In Milwaukee, people are Carhartt hip and sort of salty. In Madison, it’s all genuine smiles. But beyond the coffee shop, we are driving through winding green roads and on big freeways, past billboards about hunting gear and cheese. Billboards seem bigger here – like Augmented Reality cartoons flying at us in 3D. Or maybe they just seem important, defining a landscape where everything feels huge (is the saying everything is bigger in Wisconsin?). Mostly we stay on one straight shot – one huge flat expanse of pale grey that looks painted onto the green hills, narrowing as it stretches in front of us to give perspective and depth. Past a sign for buffalo which I am desperate to see, but miss. Past a castle for cheese. A reminder that one option is to lean into a stereotype. Go further with it before someone else does.
We visit two coffee shops, one on our way up and one on our way down. Our Williamsburgesque coffee shop in Milwaukee on our way up has a barista who says to our questions about the flavors of the various coffees they have “well, I mean, it’s coffee”. We know our questions are maybe pretentious, but we have learned to be particular, to ask questions so we can get what we want when we are spending money we don’t really want to be spending. Our barista (who is distinctly not a Kyle), dryly jokes that he can squeeze the coffee filter into our mouths so we get all of it when we ask to take the leftover coffee from our pourover they would otherwise have thrown away. What does he read in us? Does he read the coasts? Does he disdain the coasts? He certainly has disdain for us.

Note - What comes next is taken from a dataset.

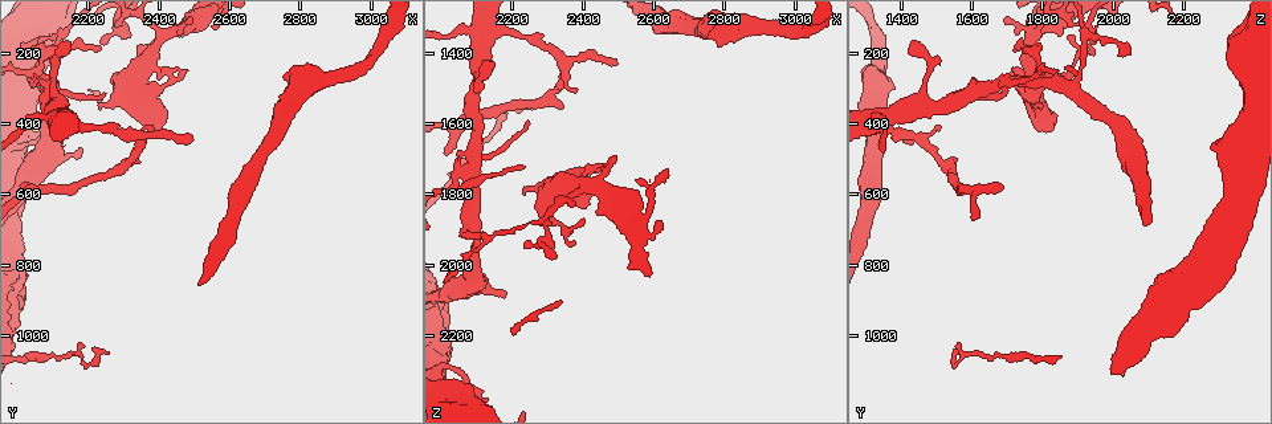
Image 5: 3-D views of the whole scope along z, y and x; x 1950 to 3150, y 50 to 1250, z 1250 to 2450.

The grocery store in Appleton is enormous, and I am overwhelmed. There are so many choices, so much space. It’s like a suburb in itself, segregated neatly in gridded aisles: breads, frozen foods, canned foods, snack foods. All the ease and comfort that anti-immigrant America could hope for, writ edible.
Beer is all around us. I’m told beer is very important here, and we are reminded this time and time again by the billboards, the selection in grocery stores, the proliferation of small liquor stores.
We stay in an old house I have always thought was haunted, my whole childhood. Except that now, the dark wood, ornate rugs, and cast iron are trendy. I had never thought of this. That the Scandinavian style pictured in books I shelved in Brooklyn, the style seen everywhere on Apartment Therapy and Instagram, is the same Scandinavian style my grandfather has lived in for the last 90 years. It feels absurd to me. He wheels into the kitchen and hands us a chainmail square to scrub the cast iron. I wonder when we will see ads for those in our feeds later.
We make dinner, opening walnut cupboards to find spices of unknown vintage, using up veggies from the fridge, pan frying the tofu. Dinner is slow; we’re unused to this. We drink wine, which we never do. We listen to stories about people we do not know, stories told in a fascinating way. It’s less that the content couldn’t be replicated in a friend’s apartment or a city bar, and more that the pace is completely outside of time in the way we live it. Not measured in soundbytes or gifs, but on some scale of years, like an ancient tree. I keep thinking that we could never get away with it: pauses in the middle of a sentence for a sip of wine, characters that have intricate ties I find hard to track, and general shape that makes me float somewhere outside, lost in the meanders.
Leaving town, I drive roads I know well from the backseat. Wizard of Oz perfect, rolling green hills, dandelions, fluffy clouds. But driving them, they look completely different, and I don’t recognize them until we approach the Mississippi.
“Lift your feet and spell it out!” I shout manically. “You have to, this is the rule!” But I am driving, my chest too close to home, though we are only halfway there at the wide and muddy border. The sun makes the river glitter like little letters tripping over each other, Wisconsin fading behind us through the rock-blasted walls of the highway. The wheels against the road sing it for us: EM eye essess EYE essess EYE peepee EYE.